== Text shown ==
Instead of attaching the eviction fence when a KFD BO is first mapped,
attach it when it is allocated or imported. This in preparation to allow
KFD BOs to be mapped using the render node API.

Signed-off-by: Felix Kuehling <Felix.Kuehling@amd.com>
---
 .../gpu/drm/amd/amdgpu/amdgpu_amdkfd_gpuvm.c  | 62 +++++++++----------
 1 file changed, 31 insertions(+), 31 deletions(-)

diff --git a/drivers/gpu/drm/amd/amdgpu/amdgpu_amdkfd_gpuvm.c b/drivers/gpu/drm/amd/amdgpu/amdgpu_amdkfd_gpuvm.c
index d23fdebd2552..019e6e363fd2 100644
--- a/drivers/gpu/drm/amd/amdgpu/amdgpu_amdkfd_gpuvm.c
+++ b/drivers/gpu/drm/amd/amdgpu/amdgpu_amdkfd_gpuvm.c
@@ -361,6 +361,23 @@ static int amdgpu_amdkfd_bo_validate(struct amdgpu_bo *bo, uint32_t domain,
 	return ret;
 }
 
+static int amdgpu_amdkfd_bo_validate_and_fence(struct amdgpu_bo *bo,
+					       uint32_t domain,
+					       struct dma_fence *fence)
+{
+	int ret = amdgpu_bo_reserve(bo, false);
+
+	if (ret)
+		return ret;
+
+	ret = amdgpu_amdkfd_bo_validate(bo, domain, true);
+	if (!ret)
+		amdgpu_bo_fence(bo, fence, true);
+	amdgpu_bo_unreserve(bo);
+
+	return ret;
+}
+
 static int amdgpu_amdkfd_validate_vm_bo(void *_unused, struct amdgpu_bo *bo)

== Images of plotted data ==

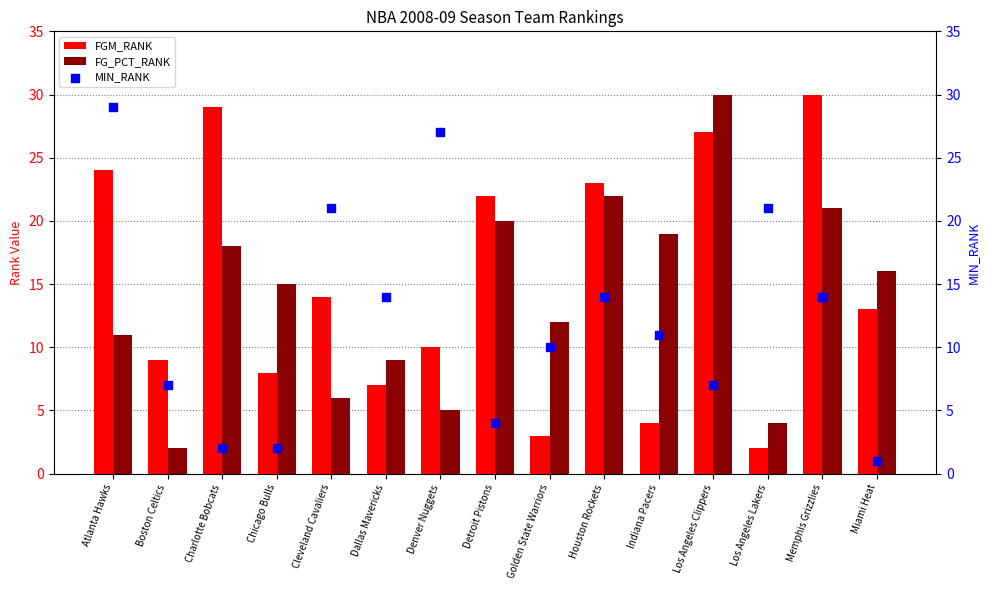

At which category is the sum across all series the highest?

Memphis Grizzlies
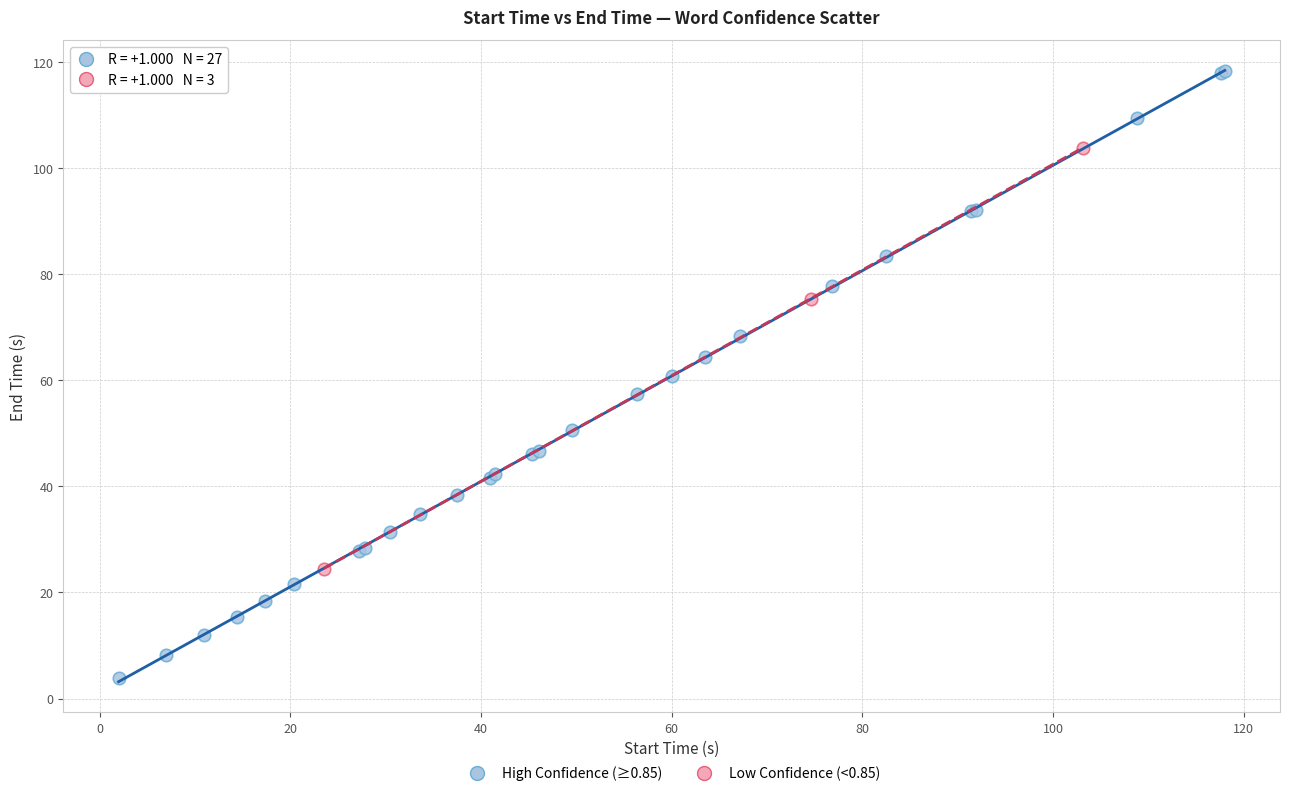

Which series has the largest Y range (max minus min)?

High Confidence (≥0.85)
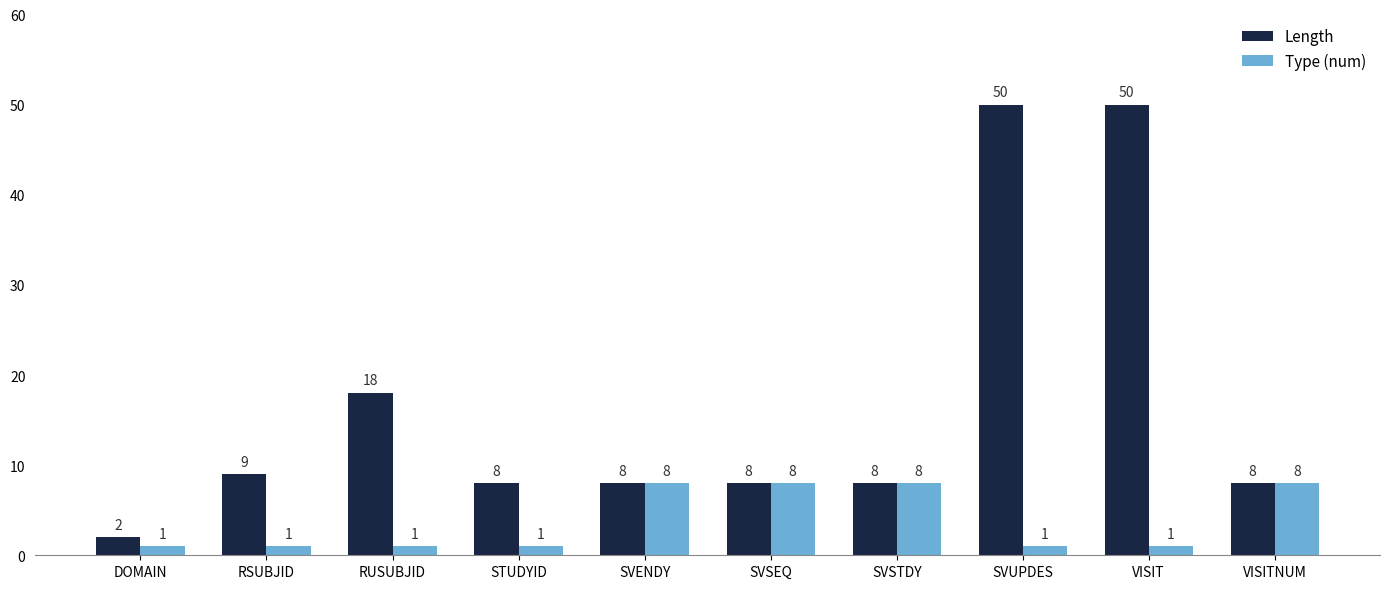

What is the label of the 5th bar from the left?

SVENDY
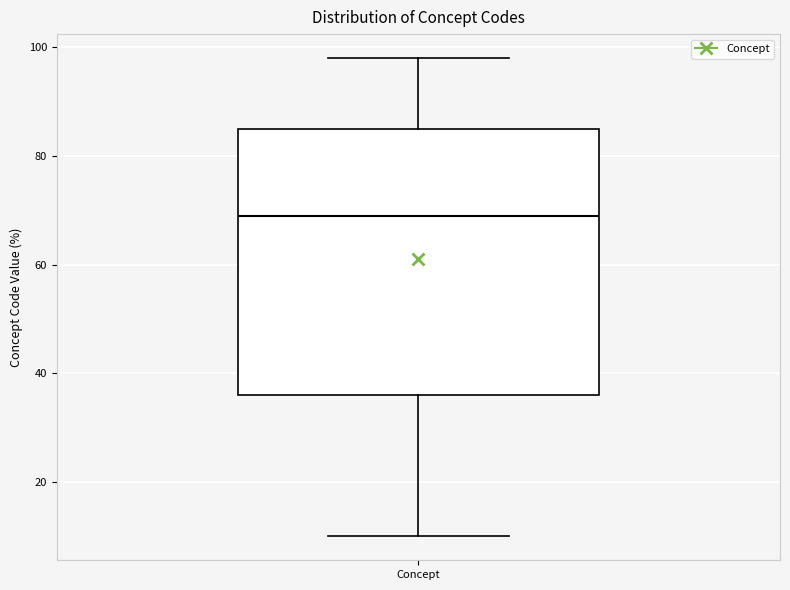

Transcribe this box plot: give where the median line is, the range the box spans, and where the two whiskers end, as read against the y-axis. The values are not printed on the chart, so give them approximately, as read against the axis.

median 70, box 36 to 86, whiskers 10 to 98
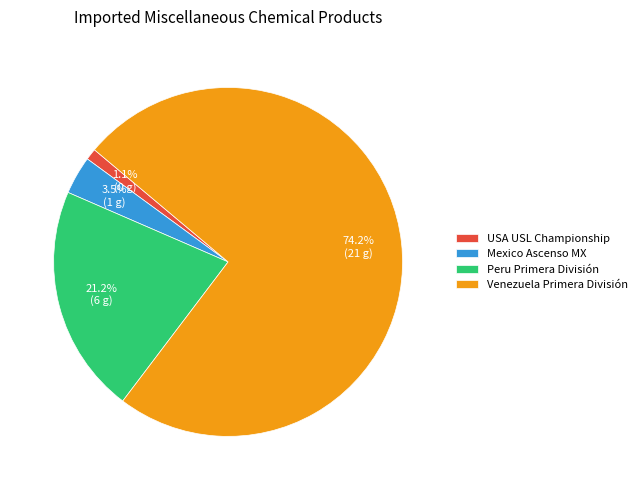

Does Venezuela Primera División account for over 50% of the chart?

Yes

== Directive 1 ==
Transcribe the kernel patch, starting with "Instead of attaching" and going on through "render node API.".
== Directive 2 ==
How many lines of the records contain the word "median"? Give only the number.

== Reply 1 ==
Instead of attaching the eviction fence when a KFD BO is first mapped,
attach it when it is allocated or imported. This in preparation to allow
KFD BOs to be mapped using the render node API.

== Reply 2 ==
2